Rechtbank Noord-Nederland

Datum uitspraak
31 mei 2022
Publicatiedatum
8 juni 2022
Zaaknummer
184104
Instantie
Rechtbank Noord-Nederland
Type
Uitspraak
Rechtsgebied
Civiel recht; Personen- en familierecht
Procedures
  • Beschikking
Rechters
Vindplaatsen
  • Rechtspraak.nl
AI samenvatting door LexboostAutomatisch gegenereerd

Afwijzing machtiging tot voortzetting van de crisismaatregel wegens vrijwillig verblijf in de instelling

Op 31 mei 2022 heeft de Rechtbank Noord-Nederland, locatie Leeuwarden, uitspraak gedaan in een zaak betreffende de voortzetting van een crisismaatregel op verzoek van de officier van justitie. De rechtbank heeft kennisgenomen van het verzoekschrift dat op 30 mei 2022 bij de griffie is ingekomen, evenals van diverse bijlagen, waaronder een medische verklaring en politiegegevens. Tijdens de mondelinge behandeling op dezelfde dag zijn de betrokkene, bijgestaan door haar advocaat mr. G.J.P.M. Grijmans, en een psychiater gehoord. De betrokkene verblijft vrijwillig in de instelling en lijdt aan een bipolaire-stemmingsstoornis. Er was discussie over het dagprogramma, maar de rechtbank oordeelde dat het verzet van de betrokkene tegen dit programma niet voldoende was om te concluderen dat zij zich verzet tegen de benodigde zorg.
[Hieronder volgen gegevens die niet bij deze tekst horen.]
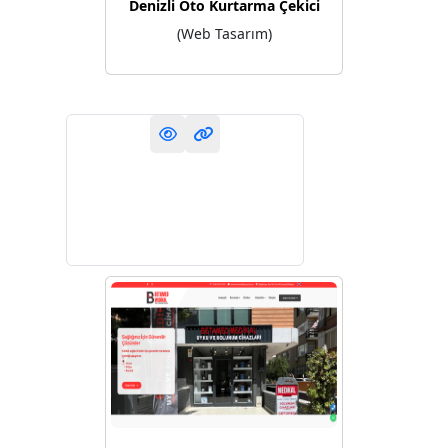
Denizli Oto Kurtarma Çekici
(Web Tasarım)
De psychiater bevestigde dat de samenwerking met de betrokkene goed verloopt en dat zij trouw haar medicatie inneemt. De rechtbank concludeerde dat er mogelijkheden zijn binnen het vrijwillige kader om de zorg te bieden die nodig is, en dat het verlenen van een machtiging tot voortzetting van de crisismaatregel niet gerechtvaardigd was. De rechtbank heeft het verzoek tot machtiging afgewezen, waarmee zij tegemoetkwam aan het verzoek van de advocaat. De beschikking is mondeling gegeven door rechter mr. J. Teertstra en op 2 juni 2022 schriftelijk uitgewerkt.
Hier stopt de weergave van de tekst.